Zing Forum

Reading

KCSAT-ML: A Reasoning Model Evaluation Benchmark Based on Real Human Difficulty Signals

A new benchmark built from ten years of Korean College Scholastic Ability Test (KCSAT) math questions, introducing the DRG metric to reveal differences in model difficulty alignment, and discovering the double-edged effect of test-time scaling

数学推理基准测试韩国高考难度对齐测试时缩放DRG指标人机对齐
Published 2026-06-09 12:25Recent activity 2026-06-10 09:21Estimated read 7 min
KCSAT-ML: A Reasoning Model Evaluation Benchmark Based on Real Human Difficulty Signals
1

Section 01

Introduction: KCSAT-ML—A New Reasoning Model Evaluation Benchmark Based on Real Human Difficulty Signals

KCSAT-ML is a reasoning model evaluation benchmark built from ten years of math questions from the Korean College Scholastic Ability Test (KCSAT). Its core advantages include introducing real human difficulty signals (official per-question error rates from hundreds of thousands of examinees' data); proposing the DRG metric to reveal alignment differences between models and human difficulty perception; and discovering key conclusions such as the double-edged effect of test-time scaling, providing a new perspective for evaluating mathematical reasoning models.

2

Section 02

Background: Core Dilemmas of Existing Mathematical Reasoning Benchmarks

Existing mathematical reasoning benchmarks generally lack per-question difficulty signals based on real human performance, relying mostly on heuristic estimates or assuming uniform question difficulty. This leads to: misleading accuracy metrics (models with the same accuracy have large differences in error types); lack of difficulty perception (inability to distinguish the error distribution of models on easy vs. hard questions for humans); and one-sided ability evaluation (ignoring human-model difficulty alignment).

3

Section 03

Methodology: Construction of KCSAT-ML Benchmark and Design of DRG Metric

KCSAT-ML Benchmark

Covers 664 math questions from the 2014-2025 KCSAT, with a core subset of 339 questions containing official per-question error rates (from millions of examinee samples in total).
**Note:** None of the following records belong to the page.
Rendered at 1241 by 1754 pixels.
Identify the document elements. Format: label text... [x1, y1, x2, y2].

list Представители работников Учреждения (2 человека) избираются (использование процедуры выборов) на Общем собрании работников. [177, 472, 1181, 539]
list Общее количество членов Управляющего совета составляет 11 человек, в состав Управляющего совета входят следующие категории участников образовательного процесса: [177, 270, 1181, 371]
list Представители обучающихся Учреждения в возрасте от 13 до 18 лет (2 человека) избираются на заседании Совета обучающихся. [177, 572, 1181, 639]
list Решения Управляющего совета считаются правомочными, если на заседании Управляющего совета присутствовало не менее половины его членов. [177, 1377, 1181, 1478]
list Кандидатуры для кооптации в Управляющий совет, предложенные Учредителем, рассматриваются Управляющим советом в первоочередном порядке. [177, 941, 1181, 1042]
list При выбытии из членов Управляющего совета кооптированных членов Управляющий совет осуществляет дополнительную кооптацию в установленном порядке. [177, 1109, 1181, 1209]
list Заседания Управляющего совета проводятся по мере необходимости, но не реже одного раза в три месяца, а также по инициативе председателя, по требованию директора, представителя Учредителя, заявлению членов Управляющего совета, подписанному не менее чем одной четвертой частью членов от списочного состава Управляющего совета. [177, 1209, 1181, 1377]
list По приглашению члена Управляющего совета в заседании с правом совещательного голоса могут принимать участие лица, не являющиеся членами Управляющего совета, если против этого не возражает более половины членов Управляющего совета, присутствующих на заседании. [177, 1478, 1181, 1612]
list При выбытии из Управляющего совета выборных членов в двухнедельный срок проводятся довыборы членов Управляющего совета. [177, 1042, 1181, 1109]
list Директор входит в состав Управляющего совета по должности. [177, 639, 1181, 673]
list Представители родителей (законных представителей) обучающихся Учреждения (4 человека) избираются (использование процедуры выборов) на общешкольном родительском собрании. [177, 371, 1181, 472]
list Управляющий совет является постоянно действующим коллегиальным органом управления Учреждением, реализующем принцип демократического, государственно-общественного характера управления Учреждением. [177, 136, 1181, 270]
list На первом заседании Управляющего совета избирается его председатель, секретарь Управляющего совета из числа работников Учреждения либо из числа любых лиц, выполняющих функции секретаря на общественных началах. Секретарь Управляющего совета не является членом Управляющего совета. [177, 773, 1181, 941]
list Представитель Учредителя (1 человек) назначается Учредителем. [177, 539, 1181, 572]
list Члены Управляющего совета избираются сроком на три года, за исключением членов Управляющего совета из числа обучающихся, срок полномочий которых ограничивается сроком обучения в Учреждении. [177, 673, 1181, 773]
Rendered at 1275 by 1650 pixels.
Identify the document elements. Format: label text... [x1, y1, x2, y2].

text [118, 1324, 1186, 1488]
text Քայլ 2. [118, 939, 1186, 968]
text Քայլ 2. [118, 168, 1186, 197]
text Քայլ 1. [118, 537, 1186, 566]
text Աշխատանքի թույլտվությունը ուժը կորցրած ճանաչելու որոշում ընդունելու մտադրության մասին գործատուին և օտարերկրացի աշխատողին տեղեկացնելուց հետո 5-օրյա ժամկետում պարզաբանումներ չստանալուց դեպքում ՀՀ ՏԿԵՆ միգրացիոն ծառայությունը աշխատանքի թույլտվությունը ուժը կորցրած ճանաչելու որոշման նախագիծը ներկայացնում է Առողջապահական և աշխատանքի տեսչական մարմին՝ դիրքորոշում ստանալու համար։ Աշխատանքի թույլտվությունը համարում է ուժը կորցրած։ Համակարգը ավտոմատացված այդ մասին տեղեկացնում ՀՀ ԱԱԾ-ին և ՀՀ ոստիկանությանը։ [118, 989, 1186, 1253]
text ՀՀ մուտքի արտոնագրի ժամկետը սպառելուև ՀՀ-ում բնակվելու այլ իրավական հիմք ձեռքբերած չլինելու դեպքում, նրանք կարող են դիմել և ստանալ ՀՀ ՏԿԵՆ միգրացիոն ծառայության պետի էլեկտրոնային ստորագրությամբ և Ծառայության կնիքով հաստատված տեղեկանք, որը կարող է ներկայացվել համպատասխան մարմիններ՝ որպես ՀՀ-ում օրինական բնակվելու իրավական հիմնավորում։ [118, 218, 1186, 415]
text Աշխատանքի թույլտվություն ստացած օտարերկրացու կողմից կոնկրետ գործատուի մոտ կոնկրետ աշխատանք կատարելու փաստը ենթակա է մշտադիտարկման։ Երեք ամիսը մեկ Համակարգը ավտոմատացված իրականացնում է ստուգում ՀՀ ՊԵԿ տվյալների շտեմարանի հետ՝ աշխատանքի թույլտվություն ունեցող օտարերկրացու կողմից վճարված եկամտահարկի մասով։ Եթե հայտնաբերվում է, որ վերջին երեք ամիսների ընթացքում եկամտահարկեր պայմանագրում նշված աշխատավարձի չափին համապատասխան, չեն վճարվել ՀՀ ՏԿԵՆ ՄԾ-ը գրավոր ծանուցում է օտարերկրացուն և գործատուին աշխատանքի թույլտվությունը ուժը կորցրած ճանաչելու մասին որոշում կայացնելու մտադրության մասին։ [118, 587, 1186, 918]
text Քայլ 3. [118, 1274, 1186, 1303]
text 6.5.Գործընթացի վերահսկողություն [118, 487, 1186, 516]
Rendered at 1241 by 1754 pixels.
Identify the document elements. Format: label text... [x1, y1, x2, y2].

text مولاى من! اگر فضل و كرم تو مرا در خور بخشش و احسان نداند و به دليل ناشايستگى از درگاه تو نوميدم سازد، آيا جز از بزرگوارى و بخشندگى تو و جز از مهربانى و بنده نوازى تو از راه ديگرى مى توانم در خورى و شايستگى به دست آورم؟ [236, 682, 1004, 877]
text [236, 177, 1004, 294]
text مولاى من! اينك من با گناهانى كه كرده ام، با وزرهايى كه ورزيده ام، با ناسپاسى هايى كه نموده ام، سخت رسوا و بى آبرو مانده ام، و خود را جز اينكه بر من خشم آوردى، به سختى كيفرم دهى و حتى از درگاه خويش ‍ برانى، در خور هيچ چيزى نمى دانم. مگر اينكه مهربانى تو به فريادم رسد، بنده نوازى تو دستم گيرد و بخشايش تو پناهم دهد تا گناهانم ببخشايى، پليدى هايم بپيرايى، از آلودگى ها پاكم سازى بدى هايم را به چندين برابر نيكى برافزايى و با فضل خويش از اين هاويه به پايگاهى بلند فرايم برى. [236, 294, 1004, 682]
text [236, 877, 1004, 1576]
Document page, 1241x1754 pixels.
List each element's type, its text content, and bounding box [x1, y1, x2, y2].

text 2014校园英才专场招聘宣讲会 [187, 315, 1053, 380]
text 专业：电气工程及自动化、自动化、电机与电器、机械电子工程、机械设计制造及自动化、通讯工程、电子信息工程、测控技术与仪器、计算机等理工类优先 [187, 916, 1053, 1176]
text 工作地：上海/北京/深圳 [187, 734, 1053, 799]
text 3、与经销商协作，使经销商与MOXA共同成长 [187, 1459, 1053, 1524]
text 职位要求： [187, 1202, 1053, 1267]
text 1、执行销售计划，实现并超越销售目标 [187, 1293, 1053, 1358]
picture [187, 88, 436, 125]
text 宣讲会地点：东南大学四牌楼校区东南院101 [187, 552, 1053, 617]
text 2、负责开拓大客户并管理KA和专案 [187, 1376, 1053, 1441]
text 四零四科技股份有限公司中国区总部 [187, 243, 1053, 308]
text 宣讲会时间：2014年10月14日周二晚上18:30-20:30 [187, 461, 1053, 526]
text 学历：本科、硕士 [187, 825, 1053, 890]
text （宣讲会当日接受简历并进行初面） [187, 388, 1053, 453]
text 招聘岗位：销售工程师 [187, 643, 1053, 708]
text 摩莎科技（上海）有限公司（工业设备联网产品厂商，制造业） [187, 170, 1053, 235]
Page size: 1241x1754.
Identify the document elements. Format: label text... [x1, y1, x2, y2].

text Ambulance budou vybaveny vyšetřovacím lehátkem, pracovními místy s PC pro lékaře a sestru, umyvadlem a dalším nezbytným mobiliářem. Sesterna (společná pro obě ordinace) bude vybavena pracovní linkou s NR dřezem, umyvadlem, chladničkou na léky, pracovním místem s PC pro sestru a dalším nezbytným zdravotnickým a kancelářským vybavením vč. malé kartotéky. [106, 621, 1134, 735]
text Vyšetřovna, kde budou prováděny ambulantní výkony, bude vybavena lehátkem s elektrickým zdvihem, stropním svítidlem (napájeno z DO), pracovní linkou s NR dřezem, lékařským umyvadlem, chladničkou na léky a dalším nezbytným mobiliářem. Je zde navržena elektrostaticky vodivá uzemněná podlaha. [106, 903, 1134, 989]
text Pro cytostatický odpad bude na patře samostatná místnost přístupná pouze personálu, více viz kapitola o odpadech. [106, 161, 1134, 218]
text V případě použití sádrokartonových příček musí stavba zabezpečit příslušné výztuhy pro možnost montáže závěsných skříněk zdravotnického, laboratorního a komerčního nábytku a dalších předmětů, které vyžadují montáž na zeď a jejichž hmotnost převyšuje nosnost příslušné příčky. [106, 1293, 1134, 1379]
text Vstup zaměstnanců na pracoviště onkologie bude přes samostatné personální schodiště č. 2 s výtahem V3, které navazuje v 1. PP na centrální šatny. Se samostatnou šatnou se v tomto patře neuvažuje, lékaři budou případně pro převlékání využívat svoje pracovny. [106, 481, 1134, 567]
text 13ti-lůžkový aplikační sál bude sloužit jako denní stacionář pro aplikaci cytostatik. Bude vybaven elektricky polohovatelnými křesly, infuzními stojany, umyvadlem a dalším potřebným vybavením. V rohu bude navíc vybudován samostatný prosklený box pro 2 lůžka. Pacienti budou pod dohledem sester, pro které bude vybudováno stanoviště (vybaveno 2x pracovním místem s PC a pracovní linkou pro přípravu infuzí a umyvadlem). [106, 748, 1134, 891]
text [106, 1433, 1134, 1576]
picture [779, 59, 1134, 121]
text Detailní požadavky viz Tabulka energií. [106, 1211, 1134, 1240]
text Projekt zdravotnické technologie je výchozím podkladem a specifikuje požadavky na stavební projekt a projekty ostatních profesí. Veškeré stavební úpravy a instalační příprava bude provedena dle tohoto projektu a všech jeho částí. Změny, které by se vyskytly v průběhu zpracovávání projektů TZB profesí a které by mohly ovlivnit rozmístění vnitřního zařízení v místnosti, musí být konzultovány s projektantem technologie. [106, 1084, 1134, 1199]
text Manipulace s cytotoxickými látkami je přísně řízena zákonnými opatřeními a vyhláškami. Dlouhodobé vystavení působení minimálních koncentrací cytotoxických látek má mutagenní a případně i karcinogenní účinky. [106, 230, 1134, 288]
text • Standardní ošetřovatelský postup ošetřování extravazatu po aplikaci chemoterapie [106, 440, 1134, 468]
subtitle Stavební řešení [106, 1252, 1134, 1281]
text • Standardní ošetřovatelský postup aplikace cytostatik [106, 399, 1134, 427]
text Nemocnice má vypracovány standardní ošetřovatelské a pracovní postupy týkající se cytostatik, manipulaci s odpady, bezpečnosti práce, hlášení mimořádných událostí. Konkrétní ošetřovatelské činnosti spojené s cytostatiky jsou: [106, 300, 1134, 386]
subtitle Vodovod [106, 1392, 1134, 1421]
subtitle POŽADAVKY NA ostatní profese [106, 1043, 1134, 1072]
It covers the full spectrum of difficulty and avoids subjective bias.

DRG Metric

Difficulty-Aligned Reasoning Gain (DRG): Measures the overlap between model errors and human-difficult questions. A high DRG indicates that model errors are concentrated on human-difficult questions (aligned with human difficulty perception), while a low DRG is the opposite, revealing model differences that accuracy cannot capture.

4

Section 04

Key Findings: Three Important Patterns in Model Performance

  1. Low-cost accuracy collapses at the tail of hard questions: Under low computational budgets, model performance drops significantly on the hardest questions for humans; simply increasing scale cannot solve the problem of hard questions.
  2. Double-edged effect of test-time scaling: Token usage increases linearly with human error rates, but accuracy gains are non-monotonic; within the same model family, anti-scaling (increased computation leads to decreased performance) occurs on hard questions, while overthinking occurs on easy questions.
  3. DRG reveals hidden differences: Models with similar accuracy have vastly different DRG values; some models struggle with hard questions like humans, while others fail on easy questions (contrary to human performance).
5

Section 05

Technical Implementation: OCR Processing and Support for Visual Language Model Evaluation

  • OCR Processing: Converts math questions into text format, allowing pure-text LLMs to participate in visual mathematical reasoning evaluation.
  • VLM Evaluation: Natively supports visual language models, directly processing questions containing charts and geometric figures, expanding the benchmark's scope of application.
6

Section 06

Research Implications: Recommendations for AI Reasoning Development

  1. Diversification of evaluation metrics: Need to introduce difficulty alignment metrics based on human cognition, focusing on the distribution of error patterns rather than just the number of errors.
  2. Optimization of test-time scaling: Dynamically adjust computational budgets to avoid overthinking on easy questions and find effective reasoning paths for hard questions.
  3. New dimension of human-model alignment: Emphasize difficulty perception alignment; an ideal model should make errors on a difficulty distribution similar to humans.
  4. Open-source contribution: Open-source code and dataset tools to promote community research and model optimization.
7

Section 07

Conclusion: Value of KCSAT-ML and Future Directions

KCSAT-ML fills the gap in existing benchmarks through real human difficulty signals and the DRG metric; its findings are of great value for understanding the real capabilities of models and optimizing reasoning strategies. As reasoning models are increasingly applied in education, scientific research, and other fields, optimizing difficulty perception capabilities will become a key research direction.